Contro la pena di morte

Contro la pena di morte

3 comments

  1. Sono il “Condannato” vestito di bianco sull’auto scoperta.
    La mia decapitazione è avvenuta nel silenzio assoluto di migliaia e migliaia di persone riunite in piazza maggiore per protestare contro la proposta di reintrodurre la pena di morte.

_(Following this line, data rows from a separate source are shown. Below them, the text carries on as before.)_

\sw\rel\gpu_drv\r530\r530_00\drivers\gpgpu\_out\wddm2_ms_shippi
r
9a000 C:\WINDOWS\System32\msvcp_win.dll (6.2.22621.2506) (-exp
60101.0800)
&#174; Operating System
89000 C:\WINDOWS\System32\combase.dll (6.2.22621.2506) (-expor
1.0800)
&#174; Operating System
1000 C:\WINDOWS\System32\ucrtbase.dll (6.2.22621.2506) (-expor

  2. E’ come guardare le foto della scuola cercando di dare ai volti un nome, in questa foto c’è l’amore della mia vita, l’unico uomo che ho amato, la mia pazzia, per arrivare a lui ho fatto cose indescrivibili. Al suo cuore non sono arrivata, non solo, credo di aver rischiato una denuncia per molestie. Adesso immagino che sia un nonno soddisfatto della sua vita, senza troppi rimpianti, economicamente tranquillo, con ancora tante idee da sviluppare.Quella foto è di un periodo antecedente la mia morte, ciò che ho vissuto dopo e che ancora vivo non verrà mai fotografato da nessuno;  fuori dalla mia solitudine c’é sicuramente un mondo intero di persone con una storia simile alla mia, siamo quelli che hanno fallito tutto, che non si riconoscono in nulla, che vivono nella paura.

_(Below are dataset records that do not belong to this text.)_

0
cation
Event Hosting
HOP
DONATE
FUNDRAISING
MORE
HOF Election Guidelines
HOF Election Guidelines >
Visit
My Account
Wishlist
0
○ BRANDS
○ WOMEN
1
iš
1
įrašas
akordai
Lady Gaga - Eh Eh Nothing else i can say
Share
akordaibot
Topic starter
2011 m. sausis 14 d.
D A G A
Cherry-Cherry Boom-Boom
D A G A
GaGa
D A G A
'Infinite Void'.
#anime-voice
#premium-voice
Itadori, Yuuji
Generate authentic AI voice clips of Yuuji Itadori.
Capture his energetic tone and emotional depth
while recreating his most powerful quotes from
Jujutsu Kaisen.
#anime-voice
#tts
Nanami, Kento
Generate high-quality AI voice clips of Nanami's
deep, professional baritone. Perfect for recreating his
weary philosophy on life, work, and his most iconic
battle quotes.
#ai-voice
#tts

    1. 2013,…. in quella foto non c’era l’amore della mia vita, ci sono soltanto personaggi in cerca d’autore che hanno capito assieme ad altri protagonisti di quegli anni, che le occasioni non vanno mai sprecate, quando se ne presenta l’occasione, e che per non deludere le aspettative del pubblico pagante convinto di assistere e di partecipare ad un evento storico, l’ipocrisia degli attori è essenziale, perchè la natura umana di chi sta sul palco a declamar versetti, non debba in alcun modo saltar fuori , onde evitare la ribellione di chi per scelta si ritrovasse a far da spettatore. Poi tra loro c’è chi ha avuto più sfiga, e se n’è andato prima del tempo, pace alla sua memoria, a tanti succede lo stesso nella più completa solitudine. E’ vero che per crearmi una situazione divertente ho voluto credere all’ innamoramento, e per un attimo ho sofferto, di fronte alla stupida e misera indifferenza, quando per un grave incidente stavo in prognosi riservata al S.Orsola, non mi è arrivata una sola parola di solidarietà. Con le cose fatta allora ho anticipato di decenni l’arte visiva contemporanea, semplicemente con nastri registrati e incursioni dentro le trasmissioni radio, ma non ho mai posseduto l’ardire di sapermi offrire e vendere ad un pigmalione per convenienza, ed ecco spiegata la mia semplice verità. Per stigmatizzare in poche righe ciò che più mi sta a cuore, concluderei questa cavolata virtuale dicendo che l’ accadamemica ignoranza dei miei involontari interlocutori in quei giorni di tanti anni fa, m’indurrebbe all’oblio, ma aihmé è un sentimento che di solito riservo a chi dimentica che persino dietro alla umana mostruosità e alla umana bellezza c’è sempre una persona che va capita e non rifiutata a priori, in questo caso direi che un sinonimo della funzione mattutina di svuotamento dell’orifizio anale da ogni impurità può considerarsi appropriato.